Nathan Clairmonte, Ali Shobeiri, Tiffany Wang, John Wu, Frank Ye.
The following repository holds the source code for the ECSE 415 - Introduction To Computer Vision course final project. The final project involves completing both the classification and localization on the MIO-TCD dataset with specific method restrictions. The exact requirements can be found in the attached PDF file.
A custom trained model of the YOLO v3 deep learning implementation is utilized for both localization and classification. The model was trained by using the provided ground truth data and following the instructions in the Darknet github repository.
Download the latest trained weights and place it in the src/yolo directory or download directly from a linux terminal.
wget https://415.blob.core.windows.net/data/yolo-custom-25000.weights
Earlier iterations of the weights can be downloaded at the URLs below.
- 5000 Iterations: https://415.blob.core.windows.net/data/yolo-custom-5000.weights
- 10000 Iterations: https://415.blob.core.windows.net/data/yolo-custom-10000.weights
- 15000 Iterations: https://415.blob.core.windows.net/data/yolo-custom-15000.weights
- 20000 Iterations: https://415.blob.core.windows.net/data/yolo-custom-20000.weights
Both the localization and classification datasets will be used in the challenge. Download them directory from the website or through a linux terminal.
wget http://podoce.dinf.usherbrooke.ca/static/dataset/MIO-TCD-Classification.tar
wget http://podoce.dinf.usherbrooke.ca/static/dataset/MIO-TCD-Localization.tar
In addition to the provided datasets, an additional dataset was generated using the ground truth predictions for the localization dataset and can be downloaded here. The dataset can also be downloaded directly through a linex terminal.
wget https://415.blob.core.windows.net/data/localizations_cropped.zip
The necessary python packages can be installed by running the requirements.txt file using pip.

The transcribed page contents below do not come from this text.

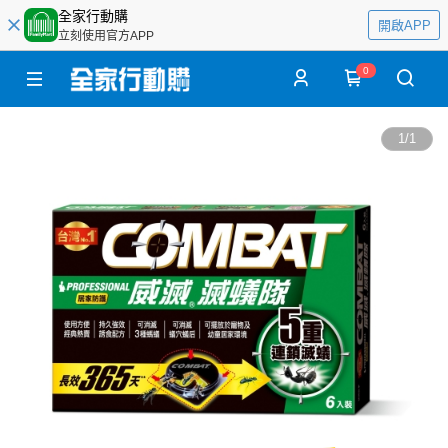
全家行動購
開啟APP
立刻使用官方APP
0
1
/
1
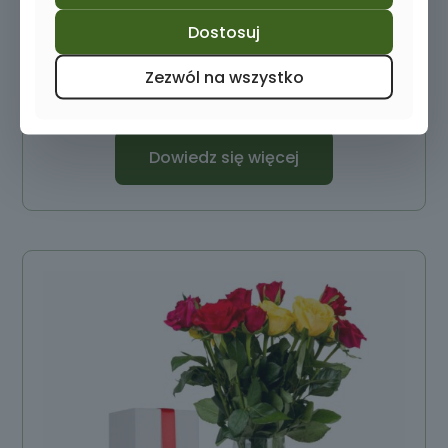
Dostosuj
Wazon z grawerem na kwiaty
Zezwól na wszystko
89,00
zł
Dowiedz się więcej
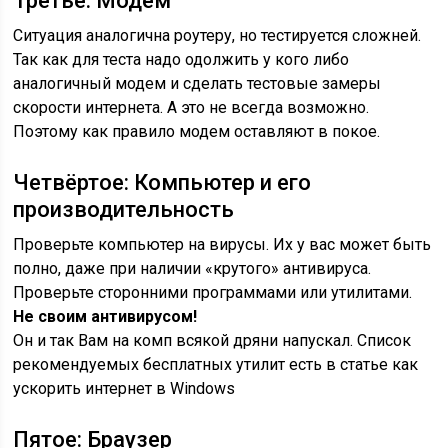
Третье: Модем
Ситуация аналогична роутеру, но тестируется сложней.
Так как для теста надо одолжить у кого либо
аналогичный модем и сделать тестовые замеры
скорости интернета. А это не всегда возможно.
Поэтому как правило модем оставляют в покое.
Четвёртое: Компьютер и его
производительность
Проверьте компьютер на вирусы. Их у вас может быть
полно, даже при наличии «крутого» антивируса.
Проверьте сторонними программами или утилитами.
Не своим антивирусом!
Он и так Вам на комп всякой дряни напускал. Список
рекомендуемых бесплатных утилит есть в статье как
ускорить интернет в Windows
Пятое: Браузер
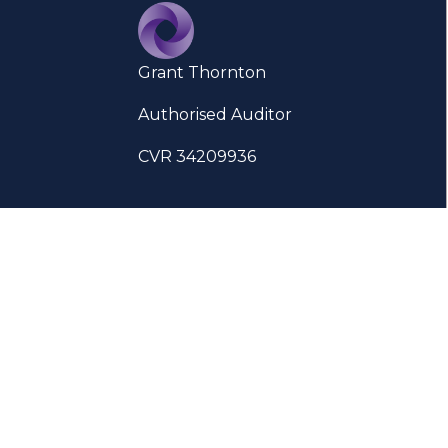
Grant Thornton
Authorised Auditor
CVR 34209936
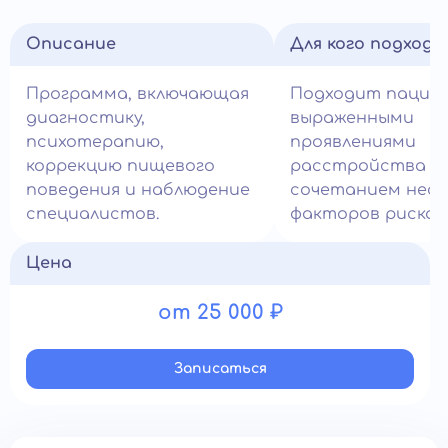
Описание
Для кого подход
Программа, включающая
Подходит пацие
диагностику,
выраженными
психотерапию,
проявлениями
коррекцию пищевого
расстройства и
поведения и наблюдение
сочетанием неск
специалистов.
факторов риска.
Цена
от 25 000 ₽
Записатьcя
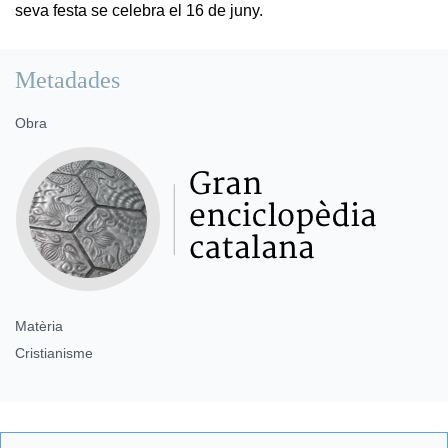
seva festa se celebra el 16 de juny.
Metadades
Obra
Matèria
Cristianisme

pip install -r requirements.txt
All source code for the project can be found in the src folder. The main root folder contains three main scripts for outputting the necessary results to complete the goal of the challenge.

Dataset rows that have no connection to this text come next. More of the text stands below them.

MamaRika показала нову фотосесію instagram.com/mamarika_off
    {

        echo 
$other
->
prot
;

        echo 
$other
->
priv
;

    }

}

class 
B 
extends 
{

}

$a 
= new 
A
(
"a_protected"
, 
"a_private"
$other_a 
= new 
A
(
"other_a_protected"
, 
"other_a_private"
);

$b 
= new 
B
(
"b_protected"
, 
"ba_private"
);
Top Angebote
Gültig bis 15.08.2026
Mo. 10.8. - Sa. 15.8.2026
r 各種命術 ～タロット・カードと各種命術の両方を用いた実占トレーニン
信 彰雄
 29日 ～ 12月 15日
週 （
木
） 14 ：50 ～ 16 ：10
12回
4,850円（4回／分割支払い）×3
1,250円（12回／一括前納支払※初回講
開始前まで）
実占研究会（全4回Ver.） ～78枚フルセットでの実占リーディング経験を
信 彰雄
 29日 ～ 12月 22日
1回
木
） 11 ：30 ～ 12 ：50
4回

- classifier.py: Runs the trained classifier model k-folds through the classification dataset. This code works with both SVM and Logistic Regression models. Use the following command to run the code:
python classifier.py -d <data_path> -o <output_directory> -c <classfiier / svm or logreg> -k <number of k-folds>
All the arguments are mandatory except for the number of kfolds.
- localizer.py: Runs the trained yolo model through a test localization set while also feeding the localization outputs to the trained SVM classifier. This script outputs results for localization (using YOLO) in addition to classification (using both YOLO and SVM).
In addition to the main scripts are a set of directories used for various tasks:
- classifier: Contains all source code used for preprocessing, training, and testing the SVM and logistic regression classifiers.
- yolo: Contains all source code used for preprocessing, training, and testing the custom YOLO model.
- results: Output results used for the report, including screenshots of the performance of each model and a utility script used for additional plotting and organization of the results.